4. Op 25 juni 2024 heeft het Uwv een dwangsombeschikking afgegeven.
5. Eiser heeft op 25 maart 2025 beroep ingesteld. Dat is bijna een jaar na het versturen van de ingebrekestelling op 23 april 2024. Uit de stukken blijkt niet van enige contactmomenten na de ingebrekestelling. Dit betekent dat eiser in de periode tussen de ingebrekestelling en het indienen van het beroep op 31 maart 2025 bijna een jaar geen actie heeft ondernomen om een besluit op zijn herbeoordelingsverzoek te verkrijgen. Van een geldige reden hiervoor blijkt niet uit het dossier.

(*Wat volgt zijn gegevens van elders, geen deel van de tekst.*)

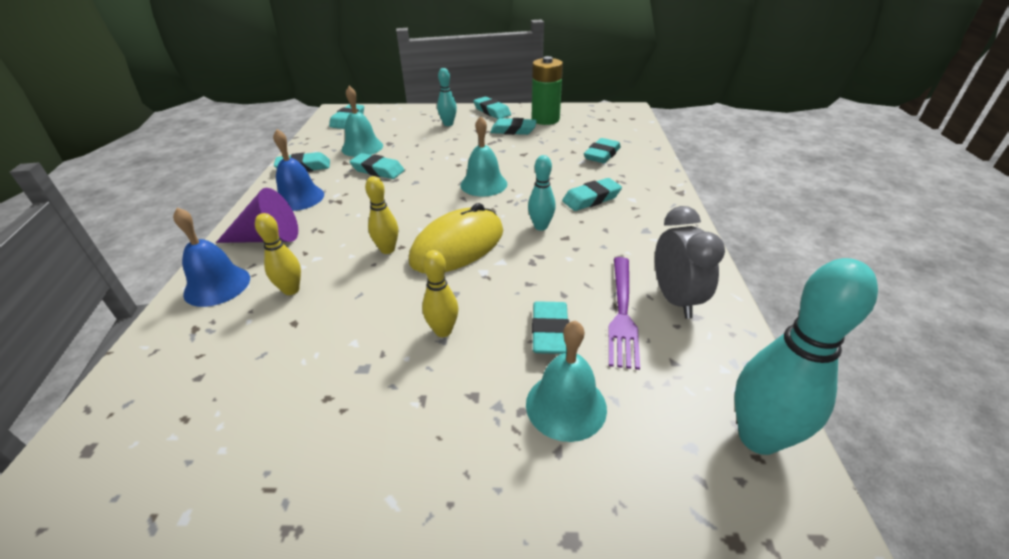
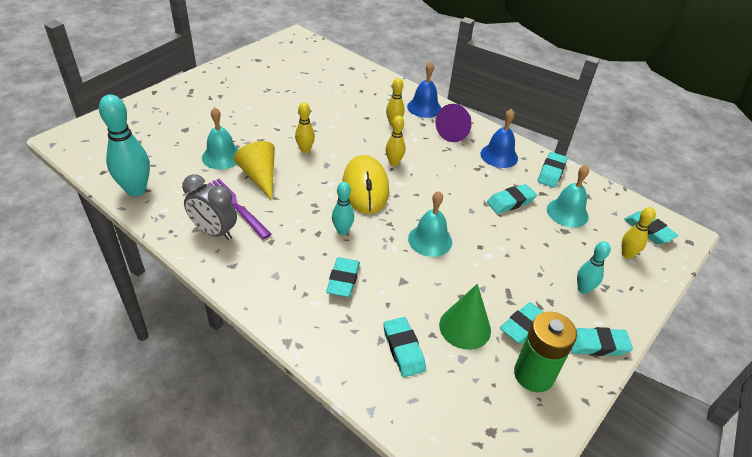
camera: 125 degrees right, 5 degrees up
turquoise eraser [532,301,569,354] -> yellow cone [234,141,275,200]
none -> green cone [439,284,491,350]
none -> yellow bowling pin [622,207,656,259]

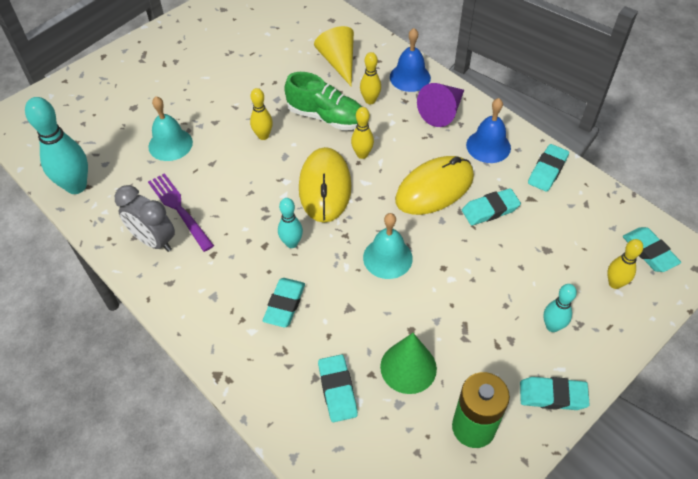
camera: 10 degrees right, 10 degrees up
yellow cone [234,141,275,200] -> yellow cone moved to [314,26,354,86]
turquoise eraser [500,302,544,344] -> none
turquoise bell [547,165,589,227] -> none
none -> green shoe [284,72,362,130]
none -> yellow mouse [395,156,474,215]

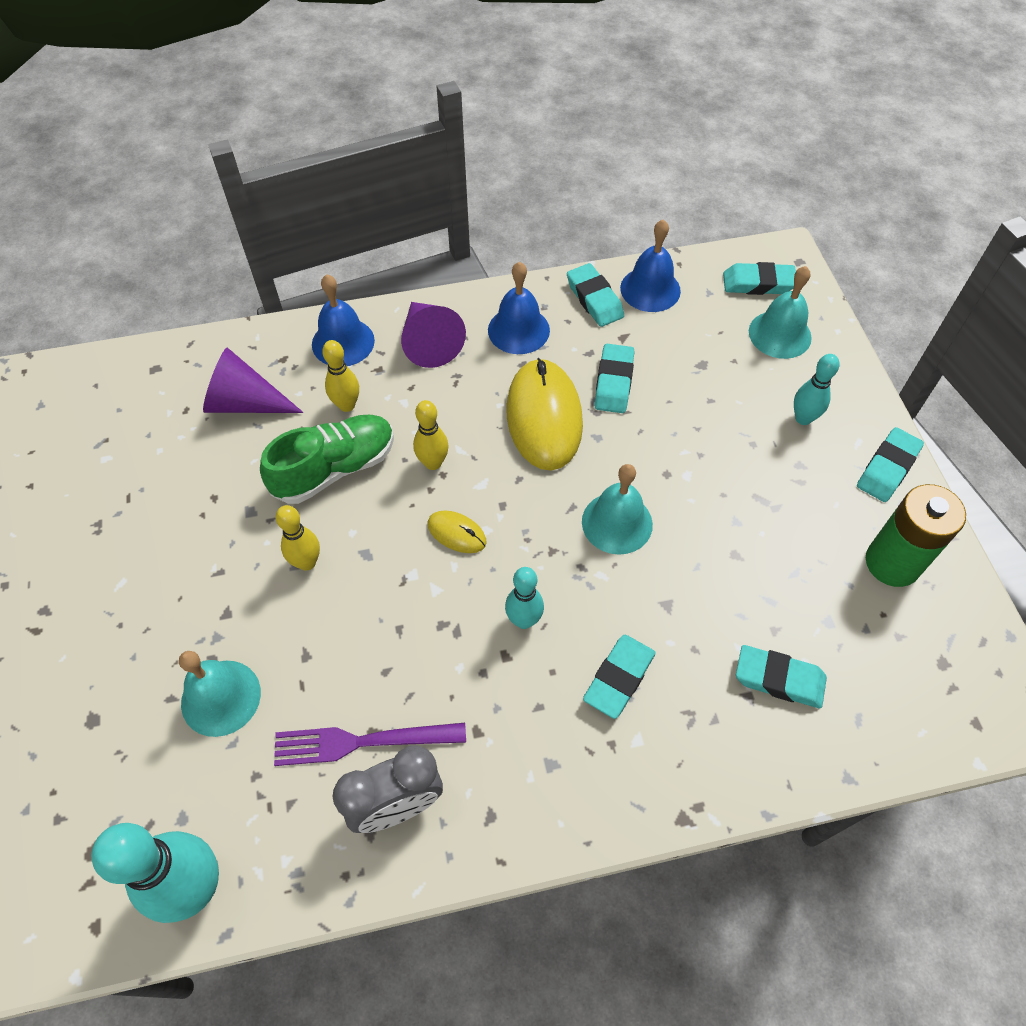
camera: 60 degrees left, 5 degrees up
turquoise eraser [263,278,305,327] -> turquoise eraser turned 75 degrees clockwise [583,635,655,719]
yellow mouse [299,147,351,223] -> yellow mouse [427,510,487,553], size x0.46
yellow cone [314,26,354,86] -> purple cone [203,348,304,413]
green cone [380,333,437,394] -> none
yellow bowling pin [607,239,643,289] -> turquoise bell [749,266,812,359]
none -> blue bell [620,219,681,312]

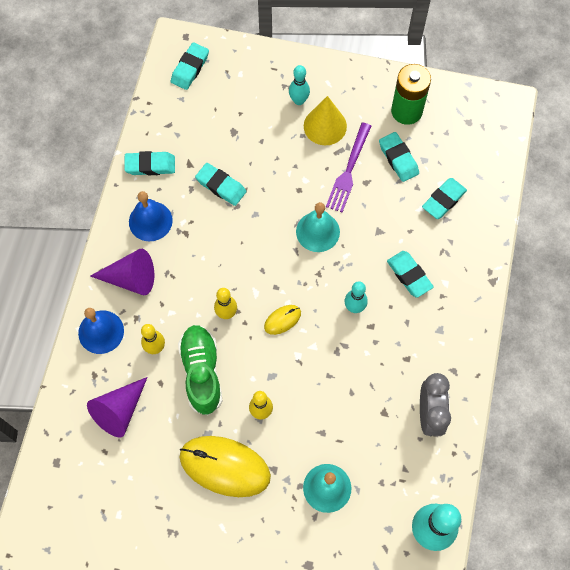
camera: 65 degrees left, 10 degrees up
purple fork [274,723,466,766] -> purple fork moved to [326,122,371,213]
yellow mouse [507,358,583,470] -> yellow mouse moved to [179,436,271,497]
blue bell [620,219,681,312] -> none
turquoise bell [749,266,812,359] -> none
turquoise eraser [857,427,924,502] -> turquoise eraser moved to [379,132,419,182]
none -> yellow cone [304,96,347,145]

Dit leidt de rechtbank tot de conclusie dat het beroepschrift onredelijk laat is ingediend.
6. Het beroep is kennelijk niet-ontvankelijk. Dat betekent dat de rechtbank het beroep niet inhoudelijk beoordeelt. Voor een proceskostenveroordeling bestaat geen aanleiding.

Beslissing

De rechtbank verklaart het beroep niet-ontvankelijk.
Deze uitspraak is gedaan door mr. D.A.J. Overdijk, rechter, in aanwezigheid van S.I. Teunissen, griffier.
Uitgesproken in het openbaar op 20 november 2025.
griffier
rechter
Een afschrift van deze uitspraak is verzonden aan partijen op:

Informatie over verzet

Als partijen het niet eens zijn met deze uitspraak, kunnen zij een verzetschrift sturen naar de rechtbank waarin zij uitleggen waarom zij het niet eens zijn met deze uitspraak. Het verzetschrift moet worden ingediend binnen zes weken na de dag waarop deze uitspraak is verzonden. Als partijen graag een zitting willen om het verzetschrift toe te lichten, moeten zij dit in het verzetschrift vermelden.

Voetnoten

1.De rechtbank verwijst naar artikel 6:12, eerste lid, van de Awb, in samenhang met het vierde lid van dat artikel.